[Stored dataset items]
"""

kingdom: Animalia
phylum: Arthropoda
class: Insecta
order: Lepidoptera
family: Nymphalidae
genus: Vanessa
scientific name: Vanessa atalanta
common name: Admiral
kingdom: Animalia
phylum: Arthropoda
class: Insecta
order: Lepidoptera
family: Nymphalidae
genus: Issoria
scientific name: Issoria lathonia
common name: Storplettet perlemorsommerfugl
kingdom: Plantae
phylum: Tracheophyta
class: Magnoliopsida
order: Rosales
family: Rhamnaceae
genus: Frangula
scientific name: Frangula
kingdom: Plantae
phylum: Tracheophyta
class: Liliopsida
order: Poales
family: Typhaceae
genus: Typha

"""

# Problem
Rewrite the lines of every item, swapping "common name" for "vernacular name" and keeping everything else the same.

# Full answer
kingdom: Animalia
phylum: Arthropoda
class: Insecta
order: Lepidoptera
family: Nymphalidae
genus: Vanessa
scientific name: Vanessa atalanta
vernacular name: Admiral
kingdom: Animalia
phylum: Arthropoda
class: Insecta
order: Lepidoptera
family: Nymphalidae
genus: Issoria
scientific name: Issoria lathonia
vernacular name: Storplettet perlemorsommerfugl
kingdom: Plantae
phylum: Tracheophyta
class: Magnoliopsida
order: Rosales
family: Rhamnaceae
genus: Frangula
scientific name: Frangula
kingdom: Plantae
phylum: Tracheophyta
class: Liliopsida
order: Poales
family: Typhaceae
genus: Typha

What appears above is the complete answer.